Perhaps it's unreasonable of me to raise an eyebrow at the question; I'm sure there are plenty of candidates for medical transition who don't want to be turned into freaks, or who honestly haven't thought about these things, or who would respond with an "unhealthy" plan for how they'd deal with such matters. But I would really hope that, rather than just being rejected for referral (which might seem to the "professionals" like the "safer" way of dealing with "confused" people, but in actual fact might lead to much greater distress and confusion than an ill-advised partial transition), such people would be given access further down the line to appropriate counselling. And by "appropriate", I mean "grounded in queer-positive theory": giving them the tools to accept that their genital configuration (whatever it is currently, whatever they would like it to be, and whatever it's likely to actually end up as) doesn't make them "freaks", doesn't mean they won't be able to have successful relationships, and doesn't make it "wrong" for them to obtain whatever sexual pleasure is available to them.

Easier said than done, perhaps, if said people are surrounded by that tiresome "real" world in which acquaintances disapprove of their actions. But even if they come to an understanding of themselves, their genders and their bodies which the "normal" people around them will never take the time to understand, it might be the key to their own self-acceptance and self-confidence - things which, if they've reached a point of suspecting themselves to be trans*, might otherwise remain a lifelong problem for them.

I freely admit that I'm an idealist, and perhaps naive with it. But that's because, in some respects, I live in an ideal world. By lucky chance, I've landed in a life situation where, as yet, my trans* status has not once caused me to be harassed, lose a friend or family member, or encounter friction or prejudice at work or in other social groups. I hear about less fortunate people, am "challenged" by my GP to consider how I'd feel if transition led me to encounter one of these negative scenarios, and I'm determined to prove that trans* life doesn't have to be like that. Maybe it won't happen; maybe I will get knocked back by a homophobic (or acephobic, but I've had relationships with men, so in their eyes, who's counting?) consultant, maybe work colleagues will start to swallow their acceptance once they realise it comes with facial hair. But that's the "real" world, and I never liked the sound of it much. I've already proven that, with a measure of good fortune and some boldness in seeking out progressive people, a trans* person can build eir own little world in which ey can live out eir gender happily.
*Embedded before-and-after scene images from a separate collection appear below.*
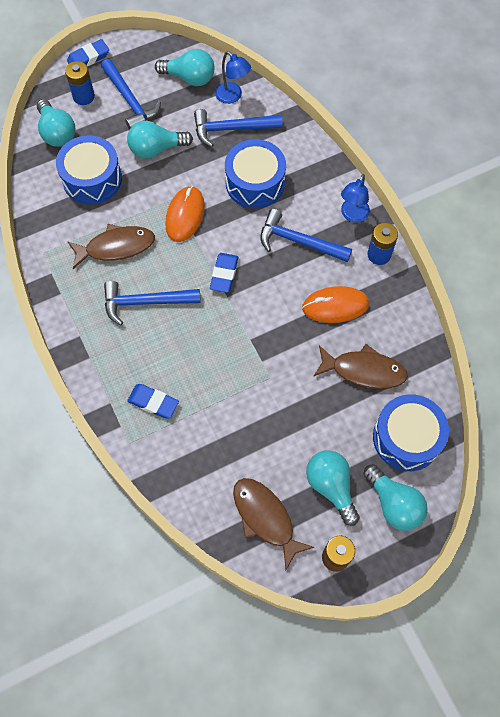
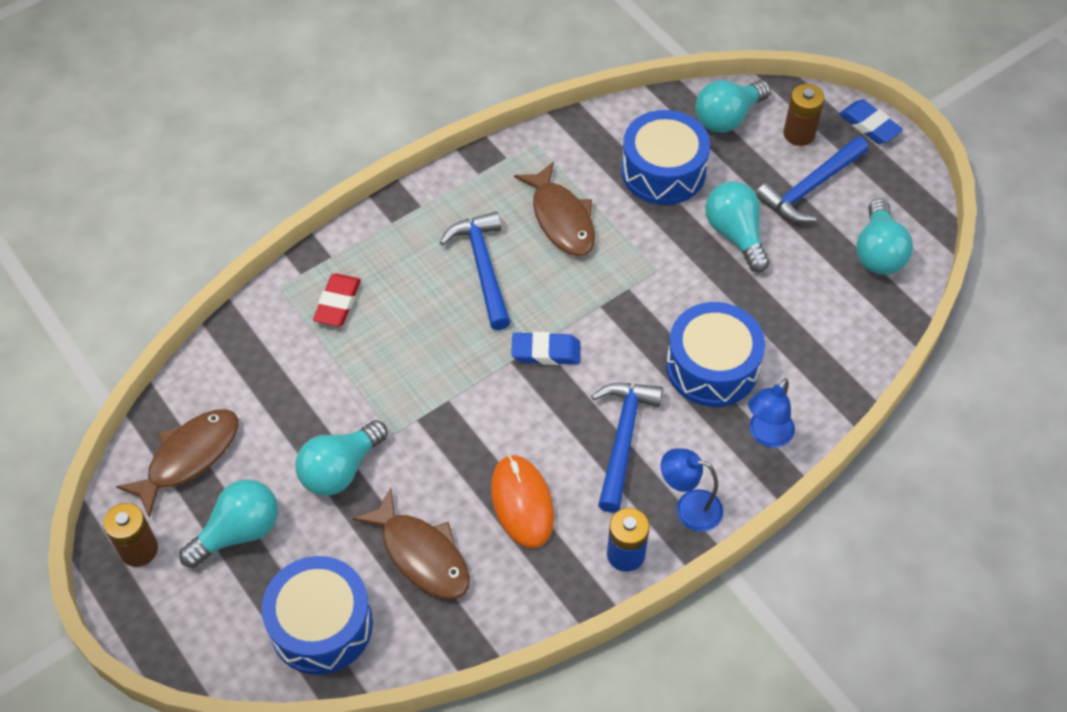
camera: 80 degrees right, 10 degrees down
(84, 96) = (799, 134): blue battery -> brown battery
(153, 402) = (338, 303): blue eraser -> red eraser
(185, 215) = (632, 288): orange mouse -> none
(231, 129) = (801, 321): blue hammer -> none
(232, 96) = (863, 313): blue lamp -> blue lamp (766, 435)
(364, 370) = (421, 554): brown fish -> brown fish turned 45 degrees counterclockwise
(393, 503) = (219, 617): turquoise light bulb -> turquoise light bulb (340, 469)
Who really lives in the "real" world, anyway? We must pander to its demands and live under its conditions, and we can desire to change it or try to change it, but all of our happiness and security, all of our meaningful encounters, all of our little everyday triumphs and despairs that together mount up to "living", come from our Own Little Worlds. And the best we can possibly hope for, regardless of what the "real" world thinks of us, is to seek out or build or stumble upon a little world which feels right. I like mine. And if one day someone wants, really wants, to come and live in my corner of it with me, I guarantee that ey will not care about the shape of my genitals.